- [Excerpt]:
▼
What started to be a challenge though, was the relentless organizational ambition, and the expectation of what that required of me. Implementations on the project meant long hours, weekends away, and life without my family. It meant being on-call 24/7 in case one of the executives needed a speech or presentation updated. It meant pouring all my creativity into the job and having very little left for my own creative outlets. Before long, the costs would be even higher.

In June of 2007, this is what I wrote at the end of one of those long hauls:

FINDING PASSION OR THE END OF THE IMPLEMENTATION


i wish I was writing about the heat of passion.
but the truth is,
i’m just too dammed tired to give a rat’s ass about
raw.
heat.
surrender.
whatever.

my fantasy is dark—
as in shut all the blinds and keep the bloody sunlight out—
cool and soft.
the bed I promised to buy him
after the jeep wrecked my car.
photo by Shakira120
sheets worn to sheer indulgence from lazy laundering
that keeps putting the same thing back on the mattress.
window wide open, trolling for that elusive
night crisp breeze.
▲
- [Directive a]: Copy the records from their first line through the line containing "aziendale a causa", with both of those lines included.
The text and the records are unrelated to each other.

- [Input data]:
▼
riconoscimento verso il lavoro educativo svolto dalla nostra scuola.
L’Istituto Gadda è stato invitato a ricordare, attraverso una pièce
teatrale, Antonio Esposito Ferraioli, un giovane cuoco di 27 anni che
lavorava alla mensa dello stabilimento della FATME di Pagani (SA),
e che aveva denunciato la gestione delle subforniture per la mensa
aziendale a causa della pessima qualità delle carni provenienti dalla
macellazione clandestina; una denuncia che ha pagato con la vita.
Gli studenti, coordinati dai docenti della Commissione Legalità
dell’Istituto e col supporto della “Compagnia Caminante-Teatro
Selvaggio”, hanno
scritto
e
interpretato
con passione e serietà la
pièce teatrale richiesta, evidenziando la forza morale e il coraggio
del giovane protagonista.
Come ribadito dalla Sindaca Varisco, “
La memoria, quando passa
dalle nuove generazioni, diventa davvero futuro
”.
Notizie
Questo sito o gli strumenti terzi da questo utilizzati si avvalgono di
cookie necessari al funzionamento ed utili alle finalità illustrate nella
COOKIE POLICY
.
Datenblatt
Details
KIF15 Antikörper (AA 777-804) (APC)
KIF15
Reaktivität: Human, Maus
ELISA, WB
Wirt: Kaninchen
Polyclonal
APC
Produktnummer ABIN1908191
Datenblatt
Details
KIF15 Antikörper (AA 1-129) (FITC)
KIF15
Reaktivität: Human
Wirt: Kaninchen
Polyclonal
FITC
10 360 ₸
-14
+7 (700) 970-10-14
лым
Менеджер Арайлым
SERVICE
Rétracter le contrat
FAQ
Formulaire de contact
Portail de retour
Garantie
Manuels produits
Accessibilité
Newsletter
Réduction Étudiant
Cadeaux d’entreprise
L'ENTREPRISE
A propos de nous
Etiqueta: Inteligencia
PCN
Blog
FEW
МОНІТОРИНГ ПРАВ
▲
- [Directive b]:
Answer these questions about the excerpt on the long implementation:
(i) In what month and year was the piece at the end of a long haul written?
(ii) What title does that piece have?
(iii) What wrecked the writer's car?

- [Response area a]:
riconoscimento verso il lavoro educativo svolto dalla nostra scuola.
L’Istituto Gadda è stato invitato a ricordare, attraverso una pièce
teatrale, Antonio Esposito Ferraioli, un giovane cuoco di 27 anni che
lavorava alla mensa dello stabilimento della FATME di Pagani (SA),
e che aveva denunciato la gestione delle subforniture per la mensa
aziendale a causa della pessima qualità delle carni provenienti dalla

- [Response area b]:
(i) June 2007
(ii) FINDING PASSION OR THE END OF THE IMPLEMENTATION
(iii) The jeep